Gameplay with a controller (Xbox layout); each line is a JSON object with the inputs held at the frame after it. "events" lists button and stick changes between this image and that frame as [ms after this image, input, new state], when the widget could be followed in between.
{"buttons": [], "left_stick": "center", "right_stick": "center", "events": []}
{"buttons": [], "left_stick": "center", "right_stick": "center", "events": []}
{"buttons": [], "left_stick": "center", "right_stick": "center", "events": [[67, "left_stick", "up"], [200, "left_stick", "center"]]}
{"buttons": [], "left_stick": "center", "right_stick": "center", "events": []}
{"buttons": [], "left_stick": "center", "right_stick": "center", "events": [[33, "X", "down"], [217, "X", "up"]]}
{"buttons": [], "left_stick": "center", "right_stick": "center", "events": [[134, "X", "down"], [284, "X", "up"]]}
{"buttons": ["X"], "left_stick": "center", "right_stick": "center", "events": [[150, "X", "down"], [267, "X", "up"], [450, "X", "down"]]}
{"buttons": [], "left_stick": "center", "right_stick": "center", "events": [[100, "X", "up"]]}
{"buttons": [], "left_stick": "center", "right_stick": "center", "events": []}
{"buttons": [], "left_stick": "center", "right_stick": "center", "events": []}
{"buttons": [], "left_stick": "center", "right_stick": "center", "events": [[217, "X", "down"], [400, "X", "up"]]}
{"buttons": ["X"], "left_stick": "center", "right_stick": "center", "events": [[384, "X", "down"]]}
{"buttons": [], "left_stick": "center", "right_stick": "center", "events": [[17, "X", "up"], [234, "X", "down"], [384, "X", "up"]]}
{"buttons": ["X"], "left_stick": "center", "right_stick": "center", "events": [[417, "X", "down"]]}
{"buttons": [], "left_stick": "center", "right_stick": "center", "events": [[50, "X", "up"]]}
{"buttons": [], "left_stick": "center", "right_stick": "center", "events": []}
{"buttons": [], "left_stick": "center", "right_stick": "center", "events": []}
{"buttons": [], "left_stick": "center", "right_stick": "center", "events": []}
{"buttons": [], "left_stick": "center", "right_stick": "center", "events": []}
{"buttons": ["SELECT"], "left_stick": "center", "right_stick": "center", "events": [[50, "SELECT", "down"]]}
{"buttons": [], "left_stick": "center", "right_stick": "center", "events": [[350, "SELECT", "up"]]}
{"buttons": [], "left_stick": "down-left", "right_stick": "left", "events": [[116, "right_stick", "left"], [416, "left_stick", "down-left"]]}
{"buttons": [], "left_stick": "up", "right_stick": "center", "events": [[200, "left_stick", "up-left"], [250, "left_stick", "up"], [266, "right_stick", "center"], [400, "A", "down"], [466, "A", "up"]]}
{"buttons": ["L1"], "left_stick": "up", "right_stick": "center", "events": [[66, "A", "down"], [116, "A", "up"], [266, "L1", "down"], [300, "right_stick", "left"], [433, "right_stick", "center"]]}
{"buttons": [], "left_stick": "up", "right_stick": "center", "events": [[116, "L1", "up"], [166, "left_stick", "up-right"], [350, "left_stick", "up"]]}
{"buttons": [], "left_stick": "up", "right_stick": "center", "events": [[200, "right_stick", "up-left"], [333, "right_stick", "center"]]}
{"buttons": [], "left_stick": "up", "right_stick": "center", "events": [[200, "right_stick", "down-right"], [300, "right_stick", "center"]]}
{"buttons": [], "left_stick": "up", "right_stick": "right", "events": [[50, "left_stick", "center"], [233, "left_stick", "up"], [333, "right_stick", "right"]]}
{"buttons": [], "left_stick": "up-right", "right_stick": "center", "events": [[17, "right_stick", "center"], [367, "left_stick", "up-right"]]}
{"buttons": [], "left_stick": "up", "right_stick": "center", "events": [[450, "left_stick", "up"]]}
————
What you are asked to do.
Lines that hold the word "SELECT" are the ones to copy from the entries above.

Response area.
{"buttons": ["SELECT"], "left_stick": "center", "right_stick": "center", "events": [[50, "SELECT", "down"]]}
{"buttons": [], "left_stick": "center", "right_stick": "center", "events": [[350, "SELECT", "up"]]}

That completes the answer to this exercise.